Review Date: 3/25/17
Music: Elmer Bernstein
Cast: Dean Martin, Stella Stevens, Daliah Lavi, Victor Buono, James Gregory, Roger Carmel, cameos by Nancy Kovack, Cyd Charisse, Beverly Adams
America's answer to the James Bond craze was Matt Helm. Unfortunately, Hollywood preferred to spoof the genre instead of embrace it, which fails to make the character interesting or endearing. Having retired from being a government agent, Matt Helm (Dean Martin) is enjoying life as a glamour photographer. Much to his disdain, he's called back into service when an international syndicate of bad guys led by creepy Victor Buono attempts to start World War III by detonating an atomic bomb on US soil. A mix-up at a night club implicates Gail Hendricks (Stella Stevens) as an enemy agent and Helm forces her to help him stop the impending global disaster.
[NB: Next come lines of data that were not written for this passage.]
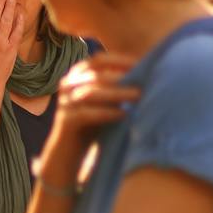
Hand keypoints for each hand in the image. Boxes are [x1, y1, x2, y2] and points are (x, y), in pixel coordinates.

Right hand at [39, 55, 138, 187]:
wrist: (69, 151)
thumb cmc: (92, 123)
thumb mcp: (105, 101)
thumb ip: (117, 86)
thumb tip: (148, 71)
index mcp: (77, 75)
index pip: (99, 60)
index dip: (120, 60)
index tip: (143, 63)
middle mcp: (68, 85)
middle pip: (96, 74)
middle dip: (122, 77)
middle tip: (145, 81)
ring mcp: (65, 103)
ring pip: (91, 93)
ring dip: (117, 93)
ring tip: (138, 96)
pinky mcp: (65, 121)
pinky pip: (86, 114)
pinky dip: (106, 113)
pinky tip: (123, 115)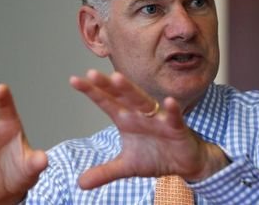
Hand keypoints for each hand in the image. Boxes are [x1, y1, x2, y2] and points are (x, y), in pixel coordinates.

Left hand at [70, 70, 228, 188]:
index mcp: (126, 120)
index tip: (74, 80)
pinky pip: (174, 118)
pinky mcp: (176, 128)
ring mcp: (158, 119)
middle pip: (121, 97)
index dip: (91, 92)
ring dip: (131, 91)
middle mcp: (140, 115)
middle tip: (91, 73)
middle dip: (107, 86)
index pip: (106, 103)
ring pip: (143, 102)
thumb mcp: (126, 167)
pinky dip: (172, 110)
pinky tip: (169, 102)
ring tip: (117, 78)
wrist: (184, 163)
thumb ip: (104, 172)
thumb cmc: (155, 156)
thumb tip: (80, 184)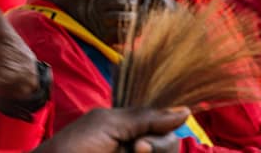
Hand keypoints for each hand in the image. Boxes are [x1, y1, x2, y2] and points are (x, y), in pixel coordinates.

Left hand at [33, 106, 187, 152]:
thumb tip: (185, 112)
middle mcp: (138, 144)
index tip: (141, 143)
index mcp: (132, 127)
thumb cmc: (75, 146)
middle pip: (170, 145)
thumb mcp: (111, 125)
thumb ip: (146, 118)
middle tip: (134, 149)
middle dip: (157, 147)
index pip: (167, 128)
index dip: (162, 136)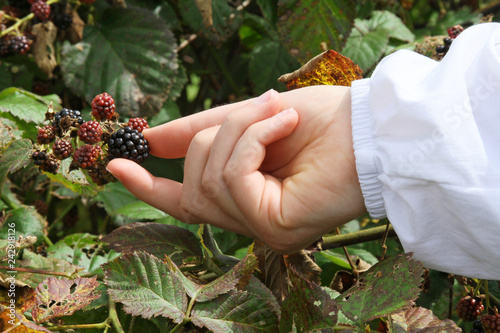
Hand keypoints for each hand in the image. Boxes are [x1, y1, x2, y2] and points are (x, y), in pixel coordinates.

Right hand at [106, 86, 366, 252]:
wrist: (370, 129)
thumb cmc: (318, 122)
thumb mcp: (249, 119)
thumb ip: (202, 129)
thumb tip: (151, 138)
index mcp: (245, 196)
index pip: (184, 201)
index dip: (146, 185)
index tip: (113, 165)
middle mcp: (249, 220)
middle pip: (191, 184)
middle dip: (215, 134)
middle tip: (261, 107)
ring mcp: (260, 229)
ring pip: (207, 179)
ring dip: (238, 131)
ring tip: (277, 111)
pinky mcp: (272, 227)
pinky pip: (232, 178)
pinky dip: (252, 140)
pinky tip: (283, 123)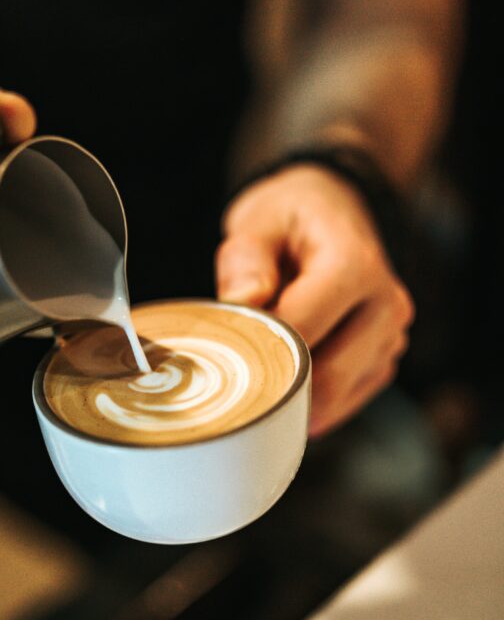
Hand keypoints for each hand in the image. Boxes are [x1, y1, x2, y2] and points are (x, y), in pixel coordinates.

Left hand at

For the most part, Dean Martin just coasts through the picture with complete disinterest, getting drunk and bedding every woman he meets. He occasionally erupts into violence when bad guys need to be beaten or shot, but he's not very convincing. It's the women who steal the show, and Stella Stevens delivers an outstanding performance as the clumsy and dim-witted Gail, who also happens to be incredibly sexy. Stevens is a fascinating woman, and her range and commitment are very impressive. Daliah Lavi also gives a commanding performance as Matt's super sexy partner, Tina. In fact, all of the ladies are quite extraordinary, including cameos by Cyd Charisse, Nancy Kovack, Beverly Adams, and the various models and showgirls that entertain Helm. It's also fun to see Roger Carmel (Star Trek's Harry Mudd) show up as a villain.
The production is pretty slick, although the action scenes suffer from an overabundance of rear projection and undercranking. Helm gets his own arsenal of custom weaponry similar to James Bond, which comes in handy later in the film. However, unlike Bond, Helm drives a decidedly unsexy Mercury station wagon instead of an Aston Martin. The music matches the lighthearted tone of the film, although the inclusion of Dean Martin singing in his head is very odd. The film definitely favors sex over violence, and it opens with an overly lengthy montage of sexy dancers, followed by a sexy dream sequence and a racy bathing scene. Helm's treatment of women isn't especially palatable, but it's no worse than James Bond's chauvinistic and misogynistic temperament. The film eventually finds a more serious groove, but it's unfortunate that it resorts to humor more often than action.